Nuits de Fourvière 2012 © Julien Rambaud
Nuits de Fourvière 2012 © Julien Rambaud

Nuits de Fourvière : 5 concerts qu'il faut aller voir !

Pop, rock, jazz, folk…  les concerts vont résonner au théâtre antique de Fourvière en juillet. Voici le choix (très subjectif) de la rédaction de Lyon Capitale. 

© Jeremiah

Birds on a Wire
Histoire d’aborder l’été en douceur, rien de tel que la soierie musicale délivrée par le duo Dom La Nena (chanteuse et violoncelliste) et Rosemary Standley (chanteuse de Moriarty, entre autres choses) depuis pas loin d’une décennie. À savoir des reprises baroques pop résolument minimalistes s’attaquant aux répertoires classiques (et modernes) aussi bien qu’aux incunables de la pop contemporaine (John Lennon, Leonard Cohen, Pink Floyd) ou aux folklores divers et variés (brésiliens, italiens…).

C’est d’une délicatesse et d’une invention absolues mêlées à des qualités d’interprètes et une alchimie entre les deux jeunes femmes qui confine au surnaturel. Le petit plus de ce concert (elles se sont souvent produites à Lyon), c’est l’accompagnement par la Maîtrise de l’Opéra, le chœur des enfants de la grande maison lyonnaise, sur des arrangements de Mike Smith. Mardi 5 juillet


Andrew Bird
Les amateurs de pop indé US ont sûrement trouvé le temps long concernant Andrew Bird. On n’avait effectivement plus beaucoup vu l’homme-orchestre de Chicago sur une scène lyonnaise depuis longtemps. C’est d’autant plus dommage que ses concerts, fait de boucles envoûtantes au violon et à la guitare et de compositions pointues, sont toujours des expériences confinant à l’hypnose. Ici d’autant plus puisque Bird a été désigné pour donner le traditionnel concert servi en compagnie de l’ONL (qui est toujours une merveille). Et doublement puisque les arrangements de cordes sont signés d’un génie en la matière, son ami Gabriel Kahane.
Mardi 12 juillet


Midnight Oil
À l’heure où nous écrivons ces lignes il fait déjà 40 degrés à l’ombre et peut-être en fera-t-il 50 à l’heure où vous les lirez. Ou à celle où Midnight Oil montera sur la scène d’un théâtre antique aux pierres brûlantes. La présence du groupe australien ne pourrait être plus à propos qu’en cette période où la catastrophe écologique prend ses plus beaux atours de fin du monde programmée, lui, le groupe donc, qui chantait jadis, quand tous ces problèmes nous passaient au-dessus, “comment dormir quand nos lits sont en feu ?”. Le tube s’appelait Beds are burning, hantait longtemps le Top 50 (autre époque, donc) et révélait sans doute le premier groupe de rock à conscience écologique (son chanteur, le géant Peter Garrett, fut ministre de l’Environnement en Australie).
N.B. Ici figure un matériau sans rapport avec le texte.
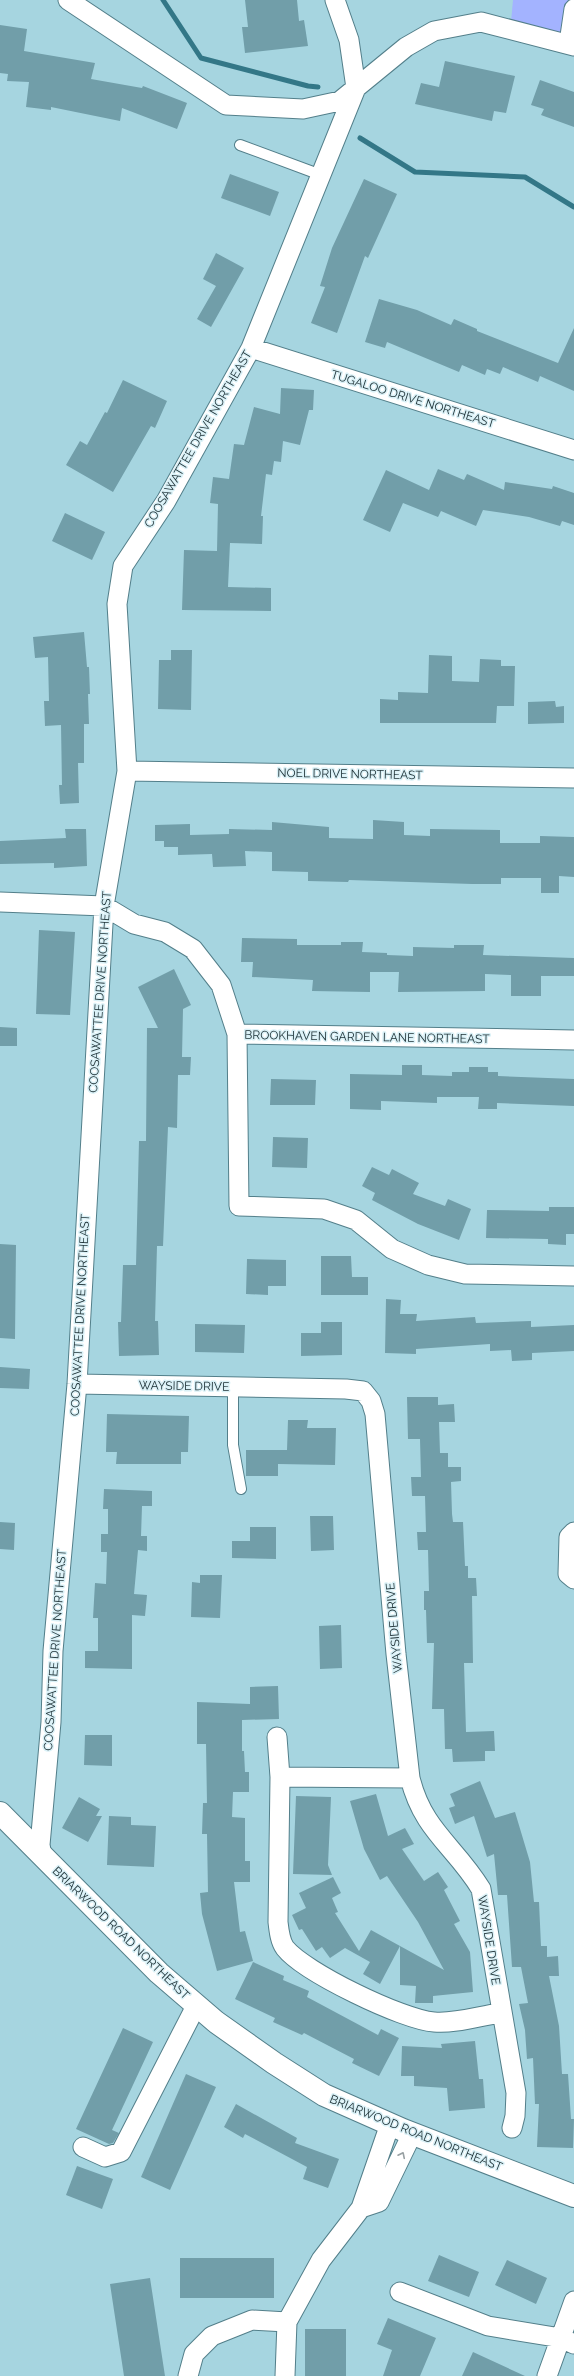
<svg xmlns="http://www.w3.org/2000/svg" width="574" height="2376" viewBox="0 0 574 2376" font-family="Raleway,sans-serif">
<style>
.green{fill:#a3b3ff}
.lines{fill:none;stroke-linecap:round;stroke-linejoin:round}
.stream{stroke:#337787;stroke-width:5}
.building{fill:#719ea9}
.lane-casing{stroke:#537f8a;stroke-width:12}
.street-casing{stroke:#537f8a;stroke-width:21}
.secondary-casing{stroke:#537f8a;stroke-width:24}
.lane{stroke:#fff;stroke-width:10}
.street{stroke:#fff;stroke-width:19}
.secondary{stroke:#fff;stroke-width:22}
.oneway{stroke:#98a0a3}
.labels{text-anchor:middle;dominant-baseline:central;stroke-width:3;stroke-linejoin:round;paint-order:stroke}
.street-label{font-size:12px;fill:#1a2d32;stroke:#daf1f7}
</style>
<rect width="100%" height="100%" fill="#a6d5e0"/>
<path class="green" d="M513 0H568L564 35 511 22Z"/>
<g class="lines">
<path class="stream" d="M163 0 201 58 308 86 318 87
M360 138 415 172 525 177 574 207"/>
</g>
<path class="building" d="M245 0H297L299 21 304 20 308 46 245 53 242 27H248Z
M0 25 27 29 24 51 95 63 91 79 142 88 143 86 187 103 177 129 122 108 120 121 51 107V110L26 107 29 82 7 81 8 74 0 73Z
M445 61 515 76 506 113 494 111 492 121 415 104 421 83 439 87Z
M540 80 574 92V127L541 115 544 109 531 105Z
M230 174 279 192 270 216 221 198Z
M364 179 397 194 368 258 365 256 337 333 311 323 325 287 320 286 332 248Z
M216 253 244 268 211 327 197 319 216 286 203 279Z
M379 299 417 310 451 325 454 319 477 329V331L558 363 574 328V391L540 376 538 382 503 367 500 374 487 369 485 375 462 365 459 372 387 342 385 348 365 342Z
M123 380 167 401 155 428 151 426 113 492 66 465 80 441 87 445 105 412 107 413Z
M281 388 314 390 313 410H309L300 445 283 441 281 462 274 461 272 475 266 474 261 516H263L262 544 230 543 228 587 271 588V611L182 610 184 550 217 551 218 504 210 503 213 477 229 479 234 444 244 445 254 407 280 414Z
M438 469 464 480 467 474 504 490 505 482 552 489 553 486 574 493V525L562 521 560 526 529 517 483 510 476 526 441 511 438 517 403 503 390 532 363 520 386 470 429 490Z
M65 513 105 532 92 560 52 541Z
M84 632 87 667H89L90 694H88L89 724H84V763H78L79 803 60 804 59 785H62L61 725 45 726 44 701H49L48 657 35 658 33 637Z
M171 650H192L191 710 158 709 159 660H171Z
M429 655 452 656V681L479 682 480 659 501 660V666H515L514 706H497L496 723H380V699L398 700V692L428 693Z
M555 701 556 707 564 706V723L528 724V702Z
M373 820 404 822V835L430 836V829L500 830V843H540V836L574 837V877L559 876V893H541V878H501V884H472L349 880 348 882 308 881V872L272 871V852L245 851 246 866 213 867 212 854 178 855V847H164V841H155V825L190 824V835L229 834V829L272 830V822L329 827V838L373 839Z
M65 829H86L87 866 54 868V863L0 864V841L66 838Z
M39 930 75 932 70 1015 36 1014Z
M242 938 297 939V945H341V942H363L362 952 387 953V955L413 956V947L454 948V945H484L483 955 574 958V976H541V996H511V975L485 974V991L398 992 399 972H370V992L312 991 313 980 252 977 253 962H241Z
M174 969 191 1005 183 1009 182 1057H191L190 1075H178L177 1128 168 1127 163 1246H157L155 1321H158L159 1355 119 1356 118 1322H121L123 1265H136L139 1141H146L147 1028H158L138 987Z
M0 1027 17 1028V1046H0Z
M402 1065H422V1075L452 1076V1072H469V1067H488V1072H498V1076L574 1079V1106L497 1103V1109H478L479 1097H437V1103L381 1101V1110L350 1109V1074L402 1075Z
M271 1079 316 1080 315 1105H270Z
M273 1137 308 1138 307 1168 272 1167Z
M372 1167 389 1175 392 1169 419 1183 413 1194 445 1206 448 1199 471 1209 459 1240 418 1224 372 1200 375 1193 362 1186Z
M549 1207H574V1234H566V1245L548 1244V1239L486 1238 487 1210 549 1211Z
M0 1244 16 1245 15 1339 0 1338Z
M321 1256H351L352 1277H368V1295H321Z
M247 1259 286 1260V1286H268V1295L246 1294Z
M386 1299 401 1300 400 1314H417L416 1321 475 1317 476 1323 531 1321V1327L574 1325V1351L532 1353V1360L512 1361 511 1350 490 1351V1344L416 1349V1354L385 1353Z
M321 1322H342V1355L301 1356V1333H321Z
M195 1324 245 1325 244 1353 195 1352Z
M0 1367 30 1369 29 1389 0 1388Z
M407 1397H438V1405L454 1404 455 1422H439L440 1453H448V1467H461V1481L451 1482 452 1514 453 1522H463L465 1566H468V1578H476L477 1596H472L473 1663H464L466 1732 494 1731 495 1751H485V1761L453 1762 452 1749H445L444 1709H432L434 1643H427L426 1610H424V1591H429L428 1550H418L417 1532H426L425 1496H412L411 1477H421L420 1439H408Z
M107 1414 189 1416 188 1452H181V1464H116L117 1452H106Z
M288 1420H308L307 1428H336L335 1465 278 1464V1476H246V1450H287Z
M104 1489 152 1491V1506H142L141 1536H147V1551L138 1550 134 1594 147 1595 145 1616 132 1615V1669L85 1668V1651H98V1618H93L95 1583 106 1584 107 1552H101V1534H108V1509H103Z
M310 1516H333L334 1550 311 1551Z
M0 1522 15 1523 14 1550 0 1549Z
M250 1527H276V1559L232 1558V1541H250Z
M200 1575H222L220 1618 191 1617 192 1582 200 1583Z
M341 1625 342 1668 320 1669 319 1626Z
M278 1686 279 1719 242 1720V1751H244L245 1772H249V1792H233L232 1817 245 1818V1861H250V1882H234L240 1932 245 1931 253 1961 217 1971 202 1914 200 1893 208 1892 207 1834H202L203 1803H207L206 1744H197V1702L250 1704V1687Z
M85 1735H112V1766L84 1765Z
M480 1781 495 1818 515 1812 530 1862 534 1902H539L541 1946H547V1957L558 1956 559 1976H549L559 2026 562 2074H568L571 2119H574L573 2148 537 2147 539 2104H535L533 2058 527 2059 525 2030 519 2004 528 2003 521 1967H512L507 1895H498L494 1854 487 1857 474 1816 455 1824 449 1808 455 1806 450 1794Z
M376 1794 388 1836 405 1828 414 1844 402 1849 424 1881 438 1872 448 1887 444 1890 460 1921 454 1924 470 1952 473 1992 433 1996V2003H415L416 1986 400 1985V1946L444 1970 418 1922 387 1876 380 1880 364 1849 350 1801Z
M296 1796 331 1797 328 1865 332 1875 293 1874Z
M79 1797 100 1809 96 1816H102L88 1842 62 1828Z
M109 1816 131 1817V1825L156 1826 154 1867 107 1865Z
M333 1877 341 1893 332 1898 338 1912 335 1913 359 1951 371 1930 400 1946 380 1984 363 1974 370 1962 345 1948 330 1958 322 1947 316 1951 302 1929 299 1930 292 1915 306 1908 299 1893Z
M253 1962 284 1976 283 1980 309 1991 307 1997 378 2035 381 2029 399 2038 379 2076 352 2063 354 2059 304 2033 302 2035 273 2022 275 2018 235 1999Z
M123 2028 153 2042 112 2130 119 2133 113 2143 109 2144 76 2129Z
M475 2041 479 2079H483L485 2108 449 2111 447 2088 414 2086V2076H401L402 2046 442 2048 441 2044Z
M186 2074 216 2087 170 2190 141 2177Z
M236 2104 297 2138 295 2143 339 2159 328 2188 303 2179 307 2167 245 2134 243 2138 224 2127Z
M77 2166 113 2179 102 2209 66 2195Z
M439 2255 479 2272 469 2297 428 2281Z
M180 2258H274V2298H180Z
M507 2260 547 2278 536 2304 495 2285Z
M150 2278 165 2376H124L110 2284Z
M388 2318 436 2338 420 2376H383L392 2350 377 2344Z
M305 2329H346V2376H305Z
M473 2352 525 2376H462Z"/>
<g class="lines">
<defs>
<path id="lane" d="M240 145 321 175
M233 1386V1445L241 1489"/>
<path id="street" d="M68 0 226 105 303 109 340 101 406 47 434 31 481 22 574 46
M569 43 574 9
M251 348 574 450
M127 771 574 778
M0 902 104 906 134 924 165 932 193 949 221 985 237 1034 239 1206 324 1209 356 1220 392 1249 428 1265 465 1274 574 1276
M237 1034 574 1040
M77 1384 346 1389 363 1391 371 1401 375 1414 396 1654 410 1778C423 1831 455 1846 481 1889L516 2093 515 2116 512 2128
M574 1532 569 1537 568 1574 574 1579
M277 1737 280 1777 278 1922C279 1931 280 1941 285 1948 304 1972 403 2020 434 2022 455 2024 479 2016 500 2013
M280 1777 410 1778
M42 1856 40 1845 51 1722 53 1651 77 1384 104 906 127 771 117 604 123 566 166 501 251 348 356 88 349 40 335 0
M83 2147 105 2157 121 2152 196 2006
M361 2208 379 2202 412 2134
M400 2292 488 2326 561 2338 574 2344
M188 2376 194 2354 212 2336 252 2320 287 2322
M285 2376 287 2322 321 2260 361 2208 390 2124
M547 2376 574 2301"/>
<path id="secondary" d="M0 1813 159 1973 216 2022 274 2063 324 2095 403 2130 574 2196"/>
</defs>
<use href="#lane" class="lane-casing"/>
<use href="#street" class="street-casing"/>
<use href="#secondary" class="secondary-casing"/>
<use href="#lane" class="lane"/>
<use href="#street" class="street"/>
<use href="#secondary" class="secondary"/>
</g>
<defs><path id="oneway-chevron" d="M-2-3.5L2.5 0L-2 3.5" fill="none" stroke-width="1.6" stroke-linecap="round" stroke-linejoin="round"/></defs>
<use class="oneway" href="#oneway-chevron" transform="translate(402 2155) rotate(-64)"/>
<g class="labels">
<g class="street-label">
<text transform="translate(413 399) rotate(17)">TUGALOO DRIVE NORTHEAST</text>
<text transform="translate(198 439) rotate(-60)">COOSAWATTEE DRIVE NORTHEAST</text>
<text transform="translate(350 774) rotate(1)">NOEL DRIVE NORTHEAST</text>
<text transform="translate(100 992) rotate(-86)">COOSAWATTEE DRIVE NORTHEAST</text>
<text transform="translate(367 1037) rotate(1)">BROOKHAVEN GARDEN LANE NORTHEAST</text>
<text transform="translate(80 1315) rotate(-87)">COOSAWATTEE DRIVE NORTHEAST</text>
<text transform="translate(184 1386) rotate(1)">WAYSIDE DRIVE</text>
<text transform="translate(394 1628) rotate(-95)">WAYSIDE DRIVE</text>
<text transform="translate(55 1650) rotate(-86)">COOSAWATTEE DRIVE NORTHEAST</text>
<text transform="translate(121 1933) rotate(44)">BRIARWOOD ROAD NORTHEAST</text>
<text transform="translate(489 1940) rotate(81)">WAYSIDE DRIVE</text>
<text transform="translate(416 2133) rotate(22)">BRIARWOOD ROAD NORTHEAST</text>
</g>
</g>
</svg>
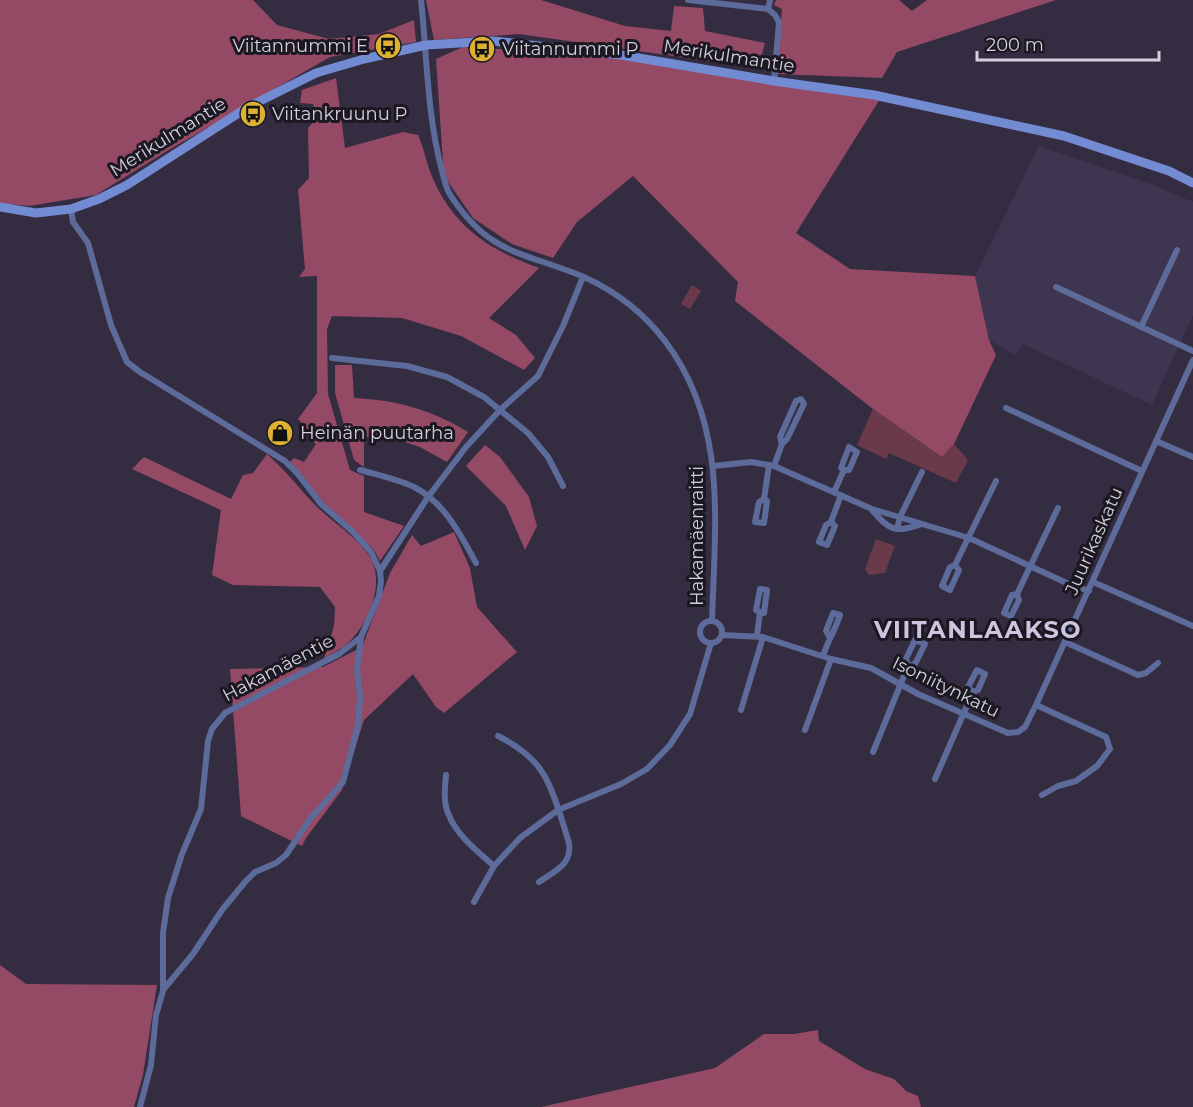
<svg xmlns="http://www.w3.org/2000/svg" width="1193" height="1107" font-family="Montserrat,sans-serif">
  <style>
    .built { fill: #3e3550 }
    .green { fill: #6a3a4a }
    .forest { fill: #944964 }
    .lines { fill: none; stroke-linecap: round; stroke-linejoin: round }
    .street { stroke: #5c6b99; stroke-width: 6 }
    .secondary { stroke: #738bd3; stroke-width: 9 }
    .labels { text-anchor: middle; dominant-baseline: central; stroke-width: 6; stroke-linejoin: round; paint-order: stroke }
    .poi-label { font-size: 18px; fill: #d3cfdd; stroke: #1b1821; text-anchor: start }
    .street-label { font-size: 18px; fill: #d3cfdd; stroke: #1b1821 }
    .district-label { font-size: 24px; font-weight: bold; letter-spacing: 1.5px; fill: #cdc5e0; stroke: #1b1821 }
  </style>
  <rect width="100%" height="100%" fill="#342d42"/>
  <path class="built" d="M1039,146L1153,185L1193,202V315L1152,405L1023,344L1015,355L989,340L975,276Z"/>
  <g class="green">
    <path d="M692,285L701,291L690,309L681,304Z"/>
    <path d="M873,409L942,457L954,444L968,460L956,483L889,453L886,459L857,445Z"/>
    <path d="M876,539L895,546L885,573L869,575L865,569Z"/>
  </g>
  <g class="forest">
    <path d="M0,0H253L277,25L329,39L379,34L414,20L416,42L330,57L167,151L96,195L29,206L0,203Z"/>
    <path d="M426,0H541L625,26L671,31L674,6L703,8L705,31L765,43L758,68L519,34L434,40Z"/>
    <path d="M776,0H899L912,11L927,0H1056L897,52L882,78L777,74L782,9L774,5Z"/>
    <path d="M463,47L601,55L880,99L796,233L850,269L975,276L989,340L996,355L954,444L942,457L873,409L735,301L738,282L633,176L577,222L553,258L512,244L473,218L444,176L436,59Z"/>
    <path d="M336,78L345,148L403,132L418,135C424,148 426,161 431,174C452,226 489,250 539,268L489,318L516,335L535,358L524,370L461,336L402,318L332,316L327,329L328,394L350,470L364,476V512L404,526L380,561L374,550L323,502L290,462L294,458L304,462L316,444L302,432L305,426L298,419L317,393V276L299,277L305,269L298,190L309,178L308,128L316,119L313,104L300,103L302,90Z"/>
    <path d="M335,365H352L354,398C397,400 432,410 468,432L447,462L420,447L393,438L364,437V467L354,460L335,393Z"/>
    <path d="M485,445L500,457L529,497L537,526L525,550L506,506L466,466Z"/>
    <path d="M267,454C285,470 300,489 317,507C334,523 353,534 367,553C388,579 369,624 347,644C341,649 331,654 324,659L334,626L335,607L320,587L233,585L212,575L221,510L132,469L144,457L231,499L243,475L253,473Z"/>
    <path d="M454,532L470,568L477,607L517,652L444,713L436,707L413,674L364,720L342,790L306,838L302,846L241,816L230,669L323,667L362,647L390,573L412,535L421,546Z"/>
    <path d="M0,965L26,984L157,985L143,1075L134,1107H0Z"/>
    <path d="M818,1030L819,1041L865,1069L894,1079L906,1091L918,1096L921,1107H541L715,1068L764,1034H794Z"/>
  </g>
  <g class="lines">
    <g class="street">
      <path d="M421,0C427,55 427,113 441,167C443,175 445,185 449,193C489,256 522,251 584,277C617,292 643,312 665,341C728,424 715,522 712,621"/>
      <path d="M688,0L768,9L775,15L779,22L774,81"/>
      <path d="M768,9L770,0"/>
      <path d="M71,209L73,222L88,243L111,325L127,362L140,372L285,461L297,473L321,504L352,531L371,552L380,571L381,581L379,596L361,637L339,654L225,713L212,729L208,741L201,809L182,854L168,898L163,933V991L156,1015L151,1065L140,1107"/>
      <path d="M1056,287L1193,351"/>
      <path d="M1141,327L1177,250"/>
      <path d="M332,358L407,366L447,377L484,397L528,433L548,457L563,486"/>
      <path d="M1006,408L1142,471"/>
      <path d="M1156,441L1193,457"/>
      <path d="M713,466L751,462L774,466L872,509L969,538L1069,584L1089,591"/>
      <path d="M774,466L782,444L787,439L804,404L801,399L796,401L780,437L782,444"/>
      <path d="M360,470C378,475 397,479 414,487C444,502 461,535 476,563"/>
      <path d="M834,492L844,470H849L857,452L849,447L841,468L844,470"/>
      <path d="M764,499L759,502L755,522L764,523L767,501L764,499L769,465"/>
      <path d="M872,510C890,531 895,533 922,524"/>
      <path d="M831,522L826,525L819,542L827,545L835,526L831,522L841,495"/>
      <path d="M897,529L900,517L922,472"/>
      <path d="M955,565L950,567L942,586L950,590L959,570L955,565L996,481"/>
      <path d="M380,571L428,497L466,447L501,409L538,376L563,326L583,277"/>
      <path d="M1093,582L1193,626"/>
      <path d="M1017,594L1012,595L1004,613L1011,616L1019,600L1017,594L1058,508"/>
      <circle cx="711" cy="632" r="11"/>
      <path d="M722,635L763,637L831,659L871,668L918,694L1008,733L1018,732L1025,727L1036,705L1193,360"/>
      <path d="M757,635L760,612L764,613L767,590L760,589L756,610L760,612"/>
      <path d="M1065,642L1138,675L1146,673L1158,663"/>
      <path d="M823,656C828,640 835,631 840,615L833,613L826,631L829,636"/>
      <path d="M1036,705L1106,737L1110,749L1097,766L1076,781L1058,786L1042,795"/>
      <path d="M741,710L763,637"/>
      <path d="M805,730L831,659"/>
      <path d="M498,736C514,744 532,756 542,772C553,787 563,824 569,843C572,865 555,871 539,882"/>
      <path d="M873,752L908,666L915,664L925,644L915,640L906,659L908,666"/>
      <path d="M446,775C445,787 443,801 448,813C456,835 477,851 494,866"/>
      <path d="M935,779L973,692L978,690L985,674L977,670L968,687L973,692"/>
      <path d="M474,902L494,866L520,838L558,810L621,784L647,769L670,745L690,714L711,643"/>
      <path d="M163,990L193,954L222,910L245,882L255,872L276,863L286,855L310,819L343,782L358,725L360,697L357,669L361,637"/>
    </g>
    <path class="secondary" d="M0,207L36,213L71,209L99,199L127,185L248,107L316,73L364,59L426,45L493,41L621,55L774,81L874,95L1064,136L1169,171L1193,183"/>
  </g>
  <defs>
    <symbol id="bus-disc" viewBox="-11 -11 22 22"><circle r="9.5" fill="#ddb133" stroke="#1b1821"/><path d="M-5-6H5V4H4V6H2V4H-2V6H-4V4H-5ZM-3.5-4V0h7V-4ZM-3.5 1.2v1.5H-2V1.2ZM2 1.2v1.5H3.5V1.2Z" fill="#111"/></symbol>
    <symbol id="shop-disc" viewBox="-11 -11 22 22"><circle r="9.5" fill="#ddb133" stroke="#1b1821"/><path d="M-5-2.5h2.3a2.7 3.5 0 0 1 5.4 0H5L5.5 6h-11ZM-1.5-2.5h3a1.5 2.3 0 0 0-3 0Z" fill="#111"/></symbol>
  </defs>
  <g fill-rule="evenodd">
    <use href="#bus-disc" x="373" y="31" width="30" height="30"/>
    <use href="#bus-disc" x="467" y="34" width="30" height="30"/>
    <use href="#bus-disc" x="238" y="99" width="30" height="30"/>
    <use href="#shop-disc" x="265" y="418" width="30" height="30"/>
  </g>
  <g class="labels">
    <g class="poi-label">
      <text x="368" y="46" text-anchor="end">Viitannummi E</text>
      <text x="502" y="49">Viitannummi P</text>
      <text x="272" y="114">Viitankruunu P</text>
      <text x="300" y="433">Heinän puutarha</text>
    </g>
    <g class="street-label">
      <text transform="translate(729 56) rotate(9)">Merikulmantie</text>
      <text transform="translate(168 137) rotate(-32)">Merikulmantie</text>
      <text transform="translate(697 536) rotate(-90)">Hakamäenraitti</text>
      <text transform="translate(1094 541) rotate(-66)">Juurikaskatu</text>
      <text transform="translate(278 668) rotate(-28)">Hakamäentie</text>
      <text transform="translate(946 687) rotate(26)">Isoniitynkatu</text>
    </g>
    <g class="district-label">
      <text x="978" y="629">VIITANLAAKSO</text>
    </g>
  </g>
  <path d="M977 51v9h182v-9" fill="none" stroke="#d3cfdd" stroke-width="3"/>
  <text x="986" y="51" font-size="18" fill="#d3cfdd" stroke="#1b1821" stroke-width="4.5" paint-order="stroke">200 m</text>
</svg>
Qu’il fera doux reprendre en chœur cette prophétie, le dos mouillé de sueurs froides.
Jeudi 14 juillet

Archie Shepp
À 85 ans, Archie Shepp est toujours d’une prime jeunesse. En témoignent sa longévité scénique et sa propension à s’acoquiner avec des jeunots. Dernièrement, avec Jason Moran, le pionnier du free jazz ayant enregistré avec le pianiste, Let my people go, un album revenu aux sources du gospel et de ses standards, qu’il a beaucoup plus approché qu’on ne le penserait. Où l’on retrouve ces classiques entrés dans l’inconscient collectif comme Go down Moses ou Sometimes I feel like a motherless child dans une ébauche d’épure qui laisse toute la place à l’organe tellurique de ce morceau d’histoire noire qu’est Archie Shepp. Il faut absolument venir prendre une leçon d’histoire avec Archie. De jouvence aussi.
Samedi 16 juillet


Agnes Obel
C’est une petite jeune femme blonde au regard transparent comme le paysage musical en compte des centaines mais celle-ci a quelque chose de particulier dans la manière qu’elle a d’envoûter son monde avec un charme glacé. Une espèce de distance qui tient en respect le folk, le jazz et la musique classique sans jamais se permettre avec ces genres la moindre familiarité. L’ensemble véhicule une sorte de grâce en demi-teinte qui a quelque chose de protestant, de kierkegaardien, jusqu’à une sorte de vertige poli. Et c’est toujours fascinant, surtout en concert.